WHAT NEEDS TO BE DONE -> Among the entries, find each line that includes the string "орналасқан" and list it.

Collected data ->
____

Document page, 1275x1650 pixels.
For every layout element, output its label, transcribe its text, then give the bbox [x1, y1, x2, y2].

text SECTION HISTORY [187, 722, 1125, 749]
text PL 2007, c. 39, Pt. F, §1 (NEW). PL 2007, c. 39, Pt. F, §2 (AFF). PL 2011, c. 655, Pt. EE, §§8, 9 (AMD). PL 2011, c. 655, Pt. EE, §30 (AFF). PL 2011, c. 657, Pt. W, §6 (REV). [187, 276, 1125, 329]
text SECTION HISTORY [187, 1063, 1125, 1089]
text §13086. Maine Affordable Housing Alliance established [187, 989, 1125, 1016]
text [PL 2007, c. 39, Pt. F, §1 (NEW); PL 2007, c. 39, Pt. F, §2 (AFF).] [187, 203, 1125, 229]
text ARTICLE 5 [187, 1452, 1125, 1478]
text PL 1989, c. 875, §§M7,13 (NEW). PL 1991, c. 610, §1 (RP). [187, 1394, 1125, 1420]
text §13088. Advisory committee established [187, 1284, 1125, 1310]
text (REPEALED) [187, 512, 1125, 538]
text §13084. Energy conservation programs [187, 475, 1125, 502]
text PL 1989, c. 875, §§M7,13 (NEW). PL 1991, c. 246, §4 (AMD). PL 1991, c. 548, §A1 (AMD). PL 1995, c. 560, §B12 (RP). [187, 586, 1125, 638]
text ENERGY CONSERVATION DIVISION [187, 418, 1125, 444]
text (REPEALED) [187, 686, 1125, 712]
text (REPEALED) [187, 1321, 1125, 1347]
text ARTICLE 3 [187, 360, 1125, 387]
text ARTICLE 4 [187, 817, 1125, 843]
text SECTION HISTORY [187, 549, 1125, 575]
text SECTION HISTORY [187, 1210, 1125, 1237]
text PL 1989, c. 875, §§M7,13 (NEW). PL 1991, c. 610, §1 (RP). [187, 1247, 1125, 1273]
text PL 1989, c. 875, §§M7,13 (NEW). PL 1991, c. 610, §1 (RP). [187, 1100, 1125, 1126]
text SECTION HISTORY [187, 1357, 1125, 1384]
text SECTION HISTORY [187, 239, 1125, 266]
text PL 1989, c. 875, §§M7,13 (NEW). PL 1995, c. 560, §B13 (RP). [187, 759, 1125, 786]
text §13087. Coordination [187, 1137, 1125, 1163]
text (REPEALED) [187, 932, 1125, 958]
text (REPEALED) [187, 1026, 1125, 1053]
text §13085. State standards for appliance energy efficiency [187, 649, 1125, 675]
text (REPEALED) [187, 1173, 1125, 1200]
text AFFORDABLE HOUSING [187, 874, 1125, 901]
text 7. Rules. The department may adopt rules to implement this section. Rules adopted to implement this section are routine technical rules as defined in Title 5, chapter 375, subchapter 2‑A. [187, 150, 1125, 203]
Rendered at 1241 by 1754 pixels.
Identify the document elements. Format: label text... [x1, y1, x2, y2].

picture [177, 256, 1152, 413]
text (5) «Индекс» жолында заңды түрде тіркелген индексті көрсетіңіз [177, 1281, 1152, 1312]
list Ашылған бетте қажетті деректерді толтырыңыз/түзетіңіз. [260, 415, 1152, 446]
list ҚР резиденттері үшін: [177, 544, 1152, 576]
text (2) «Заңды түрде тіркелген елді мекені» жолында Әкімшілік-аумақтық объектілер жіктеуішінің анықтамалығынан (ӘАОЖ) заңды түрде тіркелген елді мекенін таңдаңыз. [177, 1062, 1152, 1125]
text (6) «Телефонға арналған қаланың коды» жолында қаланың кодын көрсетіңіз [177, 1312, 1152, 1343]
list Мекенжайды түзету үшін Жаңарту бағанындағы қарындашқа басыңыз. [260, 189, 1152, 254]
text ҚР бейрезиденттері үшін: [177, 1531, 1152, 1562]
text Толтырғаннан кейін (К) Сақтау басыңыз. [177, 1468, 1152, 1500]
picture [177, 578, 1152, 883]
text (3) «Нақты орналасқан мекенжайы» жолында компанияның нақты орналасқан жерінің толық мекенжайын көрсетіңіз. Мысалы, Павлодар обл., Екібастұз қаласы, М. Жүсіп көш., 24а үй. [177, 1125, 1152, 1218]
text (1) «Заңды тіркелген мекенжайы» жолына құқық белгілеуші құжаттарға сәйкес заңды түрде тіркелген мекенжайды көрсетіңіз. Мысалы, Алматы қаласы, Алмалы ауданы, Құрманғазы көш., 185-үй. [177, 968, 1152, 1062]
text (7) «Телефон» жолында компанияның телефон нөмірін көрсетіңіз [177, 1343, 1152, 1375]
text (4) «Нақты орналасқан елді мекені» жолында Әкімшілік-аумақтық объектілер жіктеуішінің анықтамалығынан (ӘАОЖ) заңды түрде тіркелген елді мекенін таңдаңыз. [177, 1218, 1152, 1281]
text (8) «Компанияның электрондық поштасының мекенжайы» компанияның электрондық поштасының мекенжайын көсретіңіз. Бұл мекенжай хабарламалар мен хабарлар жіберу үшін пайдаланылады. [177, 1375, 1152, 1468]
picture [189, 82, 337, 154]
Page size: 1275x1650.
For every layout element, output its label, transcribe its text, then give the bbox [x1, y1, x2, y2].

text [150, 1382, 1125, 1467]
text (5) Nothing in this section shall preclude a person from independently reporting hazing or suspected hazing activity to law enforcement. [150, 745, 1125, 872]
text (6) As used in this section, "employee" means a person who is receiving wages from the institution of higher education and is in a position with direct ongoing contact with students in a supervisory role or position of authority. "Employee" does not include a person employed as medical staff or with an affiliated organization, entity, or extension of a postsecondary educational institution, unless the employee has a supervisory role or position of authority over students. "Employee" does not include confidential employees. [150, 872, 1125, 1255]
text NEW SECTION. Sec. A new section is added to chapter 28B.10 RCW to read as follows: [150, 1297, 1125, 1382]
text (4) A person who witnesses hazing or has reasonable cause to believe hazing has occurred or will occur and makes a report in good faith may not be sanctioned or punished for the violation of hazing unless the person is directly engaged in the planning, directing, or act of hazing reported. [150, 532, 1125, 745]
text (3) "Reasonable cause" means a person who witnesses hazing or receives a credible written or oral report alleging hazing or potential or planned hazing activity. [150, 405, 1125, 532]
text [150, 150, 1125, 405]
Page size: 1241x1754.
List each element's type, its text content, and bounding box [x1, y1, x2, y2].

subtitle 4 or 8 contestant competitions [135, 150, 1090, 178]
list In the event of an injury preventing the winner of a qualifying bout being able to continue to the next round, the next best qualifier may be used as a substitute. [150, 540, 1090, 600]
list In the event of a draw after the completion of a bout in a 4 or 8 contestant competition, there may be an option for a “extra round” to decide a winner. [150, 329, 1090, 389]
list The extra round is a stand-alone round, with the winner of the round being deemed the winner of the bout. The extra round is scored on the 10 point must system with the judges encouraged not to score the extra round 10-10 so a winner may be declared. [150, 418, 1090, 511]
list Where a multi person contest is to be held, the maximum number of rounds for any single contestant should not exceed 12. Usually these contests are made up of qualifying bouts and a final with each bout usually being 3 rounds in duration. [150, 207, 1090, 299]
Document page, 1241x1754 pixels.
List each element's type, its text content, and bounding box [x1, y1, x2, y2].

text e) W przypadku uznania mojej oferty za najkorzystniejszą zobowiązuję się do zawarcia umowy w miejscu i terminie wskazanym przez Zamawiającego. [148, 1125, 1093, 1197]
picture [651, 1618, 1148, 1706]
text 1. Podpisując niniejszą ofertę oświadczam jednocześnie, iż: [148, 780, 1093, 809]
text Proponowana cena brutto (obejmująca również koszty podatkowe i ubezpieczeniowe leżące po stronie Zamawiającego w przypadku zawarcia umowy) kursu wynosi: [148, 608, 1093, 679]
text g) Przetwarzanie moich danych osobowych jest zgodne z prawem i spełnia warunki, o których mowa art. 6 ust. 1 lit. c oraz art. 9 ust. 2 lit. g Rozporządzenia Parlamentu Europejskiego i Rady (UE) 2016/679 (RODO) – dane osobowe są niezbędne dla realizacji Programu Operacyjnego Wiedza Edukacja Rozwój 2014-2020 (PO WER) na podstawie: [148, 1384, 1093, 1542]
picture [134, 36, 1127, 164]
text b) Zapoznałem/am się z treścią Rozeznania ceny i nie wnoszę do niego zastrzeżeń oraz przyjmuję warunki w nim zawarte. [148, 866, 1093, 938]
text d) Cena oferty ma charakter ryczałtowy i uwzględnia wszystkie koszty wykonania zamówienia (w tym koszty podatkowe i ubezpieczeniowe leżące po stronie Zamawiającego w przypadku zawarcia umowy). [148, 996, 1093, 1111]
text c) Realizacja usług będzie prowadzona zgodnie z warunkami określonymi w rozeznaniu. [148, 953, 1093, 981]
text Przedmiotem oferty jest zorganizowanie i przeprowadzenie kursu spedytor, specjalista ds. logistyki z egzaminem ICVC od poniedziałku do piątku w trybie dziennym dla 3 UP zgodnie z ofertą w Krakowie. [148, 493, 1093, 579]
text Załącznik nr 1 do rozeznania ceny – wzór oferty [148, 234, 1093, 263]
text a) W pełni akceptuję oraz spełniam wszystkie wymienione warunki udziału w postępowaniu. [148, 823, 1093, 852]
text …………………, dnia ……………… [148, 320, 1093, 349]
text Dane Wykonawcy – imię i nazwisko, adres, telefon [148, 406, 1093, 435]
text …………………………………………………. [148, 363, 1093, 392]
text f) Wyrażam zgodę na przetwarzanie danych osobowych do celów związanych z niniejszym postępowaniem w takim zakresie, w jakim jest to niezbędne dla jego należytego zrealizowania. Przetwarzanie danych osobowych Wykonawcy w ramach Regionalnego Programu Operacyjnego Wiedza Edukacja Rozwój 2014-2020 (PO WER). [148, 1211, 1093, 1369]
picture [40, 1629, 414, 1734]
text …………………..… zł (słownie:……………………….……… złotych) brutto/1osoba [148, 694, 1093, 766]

____

RESULT OF THIS EXERCISE ->
text (3) «Нақты орналасқан мекенжайы» жолында компанияның нақты орналасқан жерінің толық мекенжайын көрсетіңіз. Мысалы, Павлодар обл., Екібастұз қаласы, М. Жүсіп көш., 24а үй. [177, 1125, 1152, 1218]
text (4) «Нақты орналасқан елді мекені» жолында Әкімшілік-аумақтық объектілер жіктеуішінің анықтамалығынан (ӘАОЖ) заңды түрде тіркелген елді мекенін таңдаңыз. [177, 1218, 1152, 1281]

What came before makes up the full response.